His was not, had never been, a close family, and it was all so terribly British, this cleaving together after a loss. Yet, while he saw it for the gesture that in many ways it was, he still craved it; he needed the chance to measure his grief against that of others. He wanted to be with people who could talk to him without feeling like they were walking on eggshells.

On the radio, a man was saying that the previous caller had been rude and overbearing, but that she’d been right about how crap the railways were.

Thorne wondered how the Mullens were doing.

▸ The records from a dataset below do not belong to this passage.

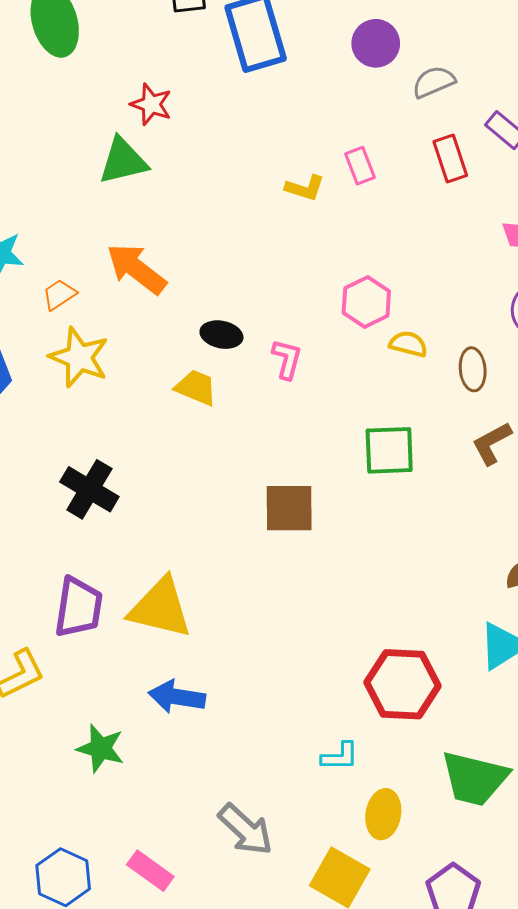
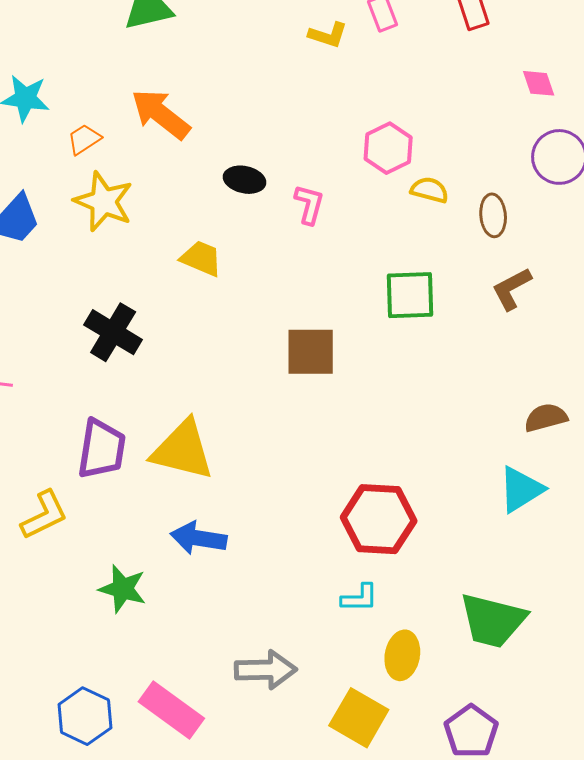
yellow trapezoid: (196, 388) -> (201, 258), moved
red hexagon: (402, 684) -> (379, 519), moved
gray arrow: (245, 829) -> (266, 670), turned -44
pink rectangle: (150, 871) -> (171, 710), size x1.4

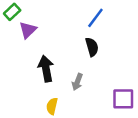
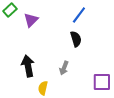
purple triangle: (28, 30) -> (31, 20), moved
black arrow: (46, 69) -> (28, 66), moved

To lose someone but not know for sure if they were really gone was arguably the worst kind of loss, and they certainly seemed to be cleaving together. It was odd, he thought, that a word could have such opposite definitions: to cling together, and to split violently apart.

He was scooping food into a bowl for Elvis when the phone rang, and though the codeine hadn’t quite taken effect, Porter’s call was enough to make him forget the pain pulsing down his leg and into his foot.

They could now be certain that Luke Mullen had been kidnapped. Whoever was holding him had finally decided to get in touch.

At Central 3000, chairs had been hastily put out and a screen set up in a corner beneath the red flag. Officers from other departments cut their conversation, stood still or just worked in silence, as the team from the Kidnap Unit gathered round and watched the video that had come through the Mullens’ front door first thing that morning.

When it had finished, Porter rewound the tape without a word and they watched it through again.

‘Obviously the original’s gone to the FSS,’ she said when they’d finished. ‘They’ll fast-track it, along with the envelope it came in.’

The Forensic Science Service handled enquiries from all forty-three police forces in England and Wales, testing firearms and fibres, running toxicology screens, minutely analysing blood, drug or tissue samples. Their labs in Victoria would normally take a week or more to turn round comprehensive fingerprint or DNA results. A fast-track request could reduce that time significantly: with luck, they would hear back within a day, on the prints at least.

‘Not that I can see us getting a great deal,’ Porter said. She gestured towards the screen. The image was frozen at the point where, seen from behind with his face hidden from view, a man carrying a bag in one hand and a syringe in the other is moving purposefully towards Luke Mullen. ‘It looks very much like they know what they’re doing.’